-------- Reading passage

Try this: float the ADC sample as variable S

Now do

F = F + (S-F) / N every sample

F is the smoothed (filtered) result

N is the smoothing factor; try 16 maybe.

John

7. ### Fritz OppligerGuest

Gentlemen,

Thanks one and all for your suggestions and insights.

The task is moving from A:
(a plain 8051 working a 4051 MUX to feed a CS5501 /AD7701 16bit serial ADC)
to B:

The important thing to be accurate about is the output of an AD592 temp
sensor which will give 1 microAmp per kelvin from input voltages +4 to
+30volts.
I am striving for better than 0.05 F precision especially around 99F. I
would have magnified a window around there, making up for the loss of 4
bits by OpAmping around it. Seems to me though that given
- the fact that I am much better versed in programming than in analog
electronix
- the considerable speed improvements in the new setup (putative at
present)

----------------
-------- Dataset section

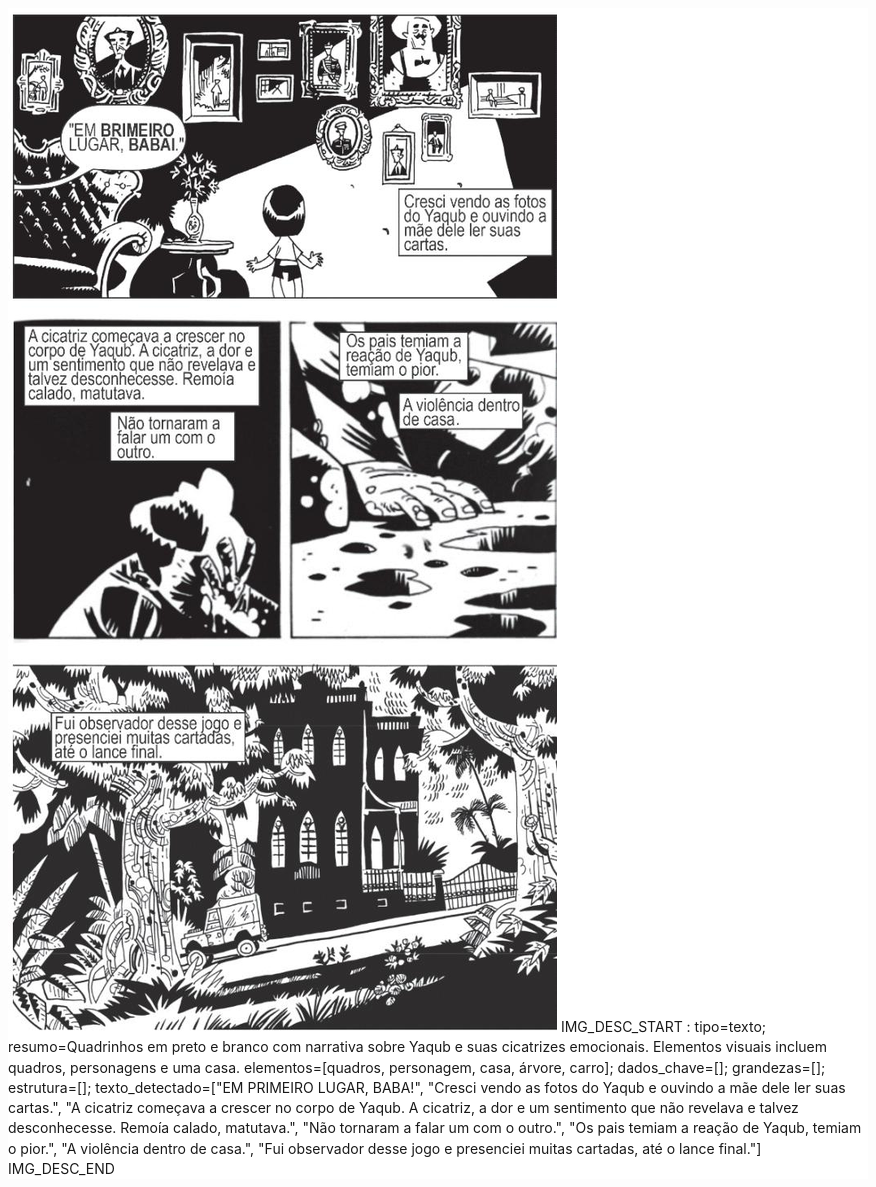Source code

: ![](images/7afd428a75046826c68c22bd74dea28b226c6c35ca51695f8266e20820847857.jpg)
IMG_DESC_START : tipo=texto; resumo=Quadrinhos em preto e branco com narrativa sobre Yaqub e suas cicatrizes emocionais. Elementos visuais incluem quadros, personagens e uma casa. elementos=[quadros, personagem, casa, árvore, carro]; dados_chave=[]; grandezas=[]; estrutura=[]; texto_detectado=["EM PRIMEIRO LUGAR, BABA!", "Cresci vendo as fotos do Yaqub e ouvindo a mãe dele ler suas cartas.", "A cicatriz começava a crescer no corpo de Yaqub. A cicatriz, a dor e um sentimento que não revelava e talvez desconhecesse. Remoía calado, matutava.", "Não tornaram a falar um com o outro.", "Os pais temiam a reação de Yaqub, temiam o pior.", "A violência dentro de casa.", "Fui observador desse jogo e presenciei muitas cartadas, até o lance final."] IMG_DESC_END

----------------

Transcribe the portion of the ADC forum thread above from "Try this: float" to "try 16 maybe.", reproducing every word and mark precisely.

Response area:
Try this: float the ADC sample as variable S

Now do

F = F + (S-F) / N every sample

F is the smoothed (filtered) result

N is the smoothing factor; try 16 maybe.